First, observe that we can get rid of all SAVE and LOAD commands with ~\mathcal O(M)~ time complexity. We process the sequence of commands in reverse order, starting from the last one down to the first one. Whenever a LOAD command is to be processed, we ignore all commands between this command and the corresponding SAVE command. With this approach, we obtain an equivalent sequence of commands which consists of only PAINT commands.

This problem can now be solved using a sweep-line algorithm. Traversing the painting row by row, we keep two tournament trees; a red one and a white one, for convenience.

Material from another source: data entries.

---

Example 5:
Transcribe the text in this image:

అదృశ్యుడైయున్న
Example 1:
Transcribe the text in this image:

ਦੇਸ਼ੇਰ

The red tree will contain the checkerboard patterns in which even squares are painted in the current row, while the white tree will contain the patterns in which odd squares are painted in the current row. As we traverse rows, we swap those two trees before advancing to the next row. The tree nodes will contain the sets of patterns which cover the corresponding intervals, sorted by the time of painting.

Note that insertion and removal of a pattern has ~\mathcal O(\log N \times \log M)~ time complexity, while a query for any square has ~\mathcal O(\log N)~ time complexity, which yields the total time complexity of ~\mathcal O(N^2 \log N + M \log N \log M)~.

Alternatively, the task can be solved with the union-find algorithm, in time complexity ~\mathcal O(NM)~. This is left as an exercise for the reader.